Firenze, massacrata dal marito a colpi di roncola: l'aggressione in casa con le bimbe e l’allarme disperato della madre della donna
È successo a Fiesole. L’uomo non voleva che uscisse da sola. Operata a Careggi, la sua vita è appesa a un filo
FIRENZE. Davanti al cancello c’è una casetta di plastica rosa e verde, le finestrelle quadrate, uno scivolo troppo corto anche per un salto. Dentro, le figlie di Sofia e Yamil, due e tre anni, inventavano mondi d’estate, costruendo storie che finivano sempre in risate. L’altra sera, da quello stesso cortile, non è uscito il suono dell’infanzia ma il tonfo sordo della paura, le urla di una donna colpita a ripetizione, il rumore metallico di una lama che cade a terra.
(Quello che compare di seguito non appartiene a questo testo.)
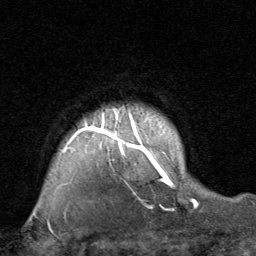
Breast MRI, one axial slice. Position 67 of 80 along the scan axis. Cropped to one breast. Dynamic contrast-enhanced series, time point 2 of 8 at this slice position (early post-contrast). 1.5 T. TE 1.7 ms, TR 4.5 ms. 2 mm slice thickness. 256 × 256 image matrix. Female patient.
Annotated regions visible in this slice (semi-automatically segmented with operator editing):
- enhancing-tissue mask used for the functional tumour volume (all voxels passing the contrast-enhancement thresholds inside the analysis volume; usually the tumour): bounding box (x1, y1, x2, y2) in pixels: (62, 109, 196, 205)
Montebeni, una manciata di case aggrappate alle colline di Fiesole, di solito si sveglia la mattina con il verso dei merli e si addormenta col vento tra gli ulivi. Sabato sera, poco prima delle 22, quella quiete è stata squarciata: secondo i carabinieri, Yamil Badar, 45 anni, tunisino, ha afferrato una roncola, il ferro lucido e ricurvo usato per i rami, e ha colpito più volte la moglie, Sofia D’Alessandro, 43 anni. Dappertutto: al torace, alle braccia, alla testa, al volto.
A dare l’allarme è stata Simonetta Bracciali, madre di Sofia, architetta conosciuta a Firenze, che si trovava nella casa per trascorrere qualche giorno con la figlia e le nipoti. Ha visto parte della scena, ha urlato, ha preso il telefono. Nella casa accanto vive Alessandro, il padre di Sofia: è uscito di corsa quando ha sentito le grida, ha trovato le bambine ferme, in pigiama, immobili in una stanza. A stare alla prima ricostruzione, solo una avrebbe assistito all’aggressione.
La mamma a terra, però, sì, l’hanno vista. Dopo i colpi del marito, ha provato a fuggire, a scendere il viottolo che conduce verso la rimessa. L’hanno ritrovata a terra, fuori, sangue dappertutto. In pochi minuti via di Collina, la stradina sterrata immersa fra i boschi, si è riempita di lampeggianti blu e di passi rapidi. I sanitari del 118 hanno trovato Sofia a terra, il volto e il corpo segnati dai colpi. L’hanno rianimata, intubata, caricata in barella, portata a sirene spiegate a Careggi. Operata per ore alla testa in Neurochirurgia, ora è in prognosi riservata. È in rianimazione, gravissima, la vita appesa a un filo. Badar non ha tentato di fuggire. È rimasto sul posto, le mani e i vestiti sporchi, seduto su una sedia, in silenzio, muto, lo sguardo perso. Arrestato per tentato omicidio, è stato portato a Sollicciano.
L’inchiesta è affidata alla pm Alessandra Falcone. Non risultano denunce precedenti, ma le liti erano frequenti, tensioni che ribollivano sotto la superficie della routine familiare. Lui era geloso, possessivo, non voleva che Sofia uscisse sola, che vivesse all’occidentale, che le figlie andassero all’asilo. La voleva in casa. Le bambine adesso sono con la nonna materna. Saranno seguite da psicologi e assistenti sociali. «Siamo sconvolti, un gesto di brutale violenza», ha detto la sindaca Cristina Scaletti. Ora Montebeni è tornata silenziosa. La strada polverosa, il vento che piega i cipressi. Davanti al cancello, la casetta rosa e verde è sempre lì. C’è il pendio col vigneto che curava Badar, l’unica attività dopo aver perso il lavoro da operaio prima in una famosa azienda agricola della zona, poi in un’altra. Ci sono il cortile con i giochi, le statuine e i vasi di terracotta sui muretti. Qui si aspetta un ritorno che forse non sarà mai più come prima, perché dietro il cancello ora ci sono i carabinieri. Hanno portato via il babbo, vogliono sapere perché ha fatto male alla mamma.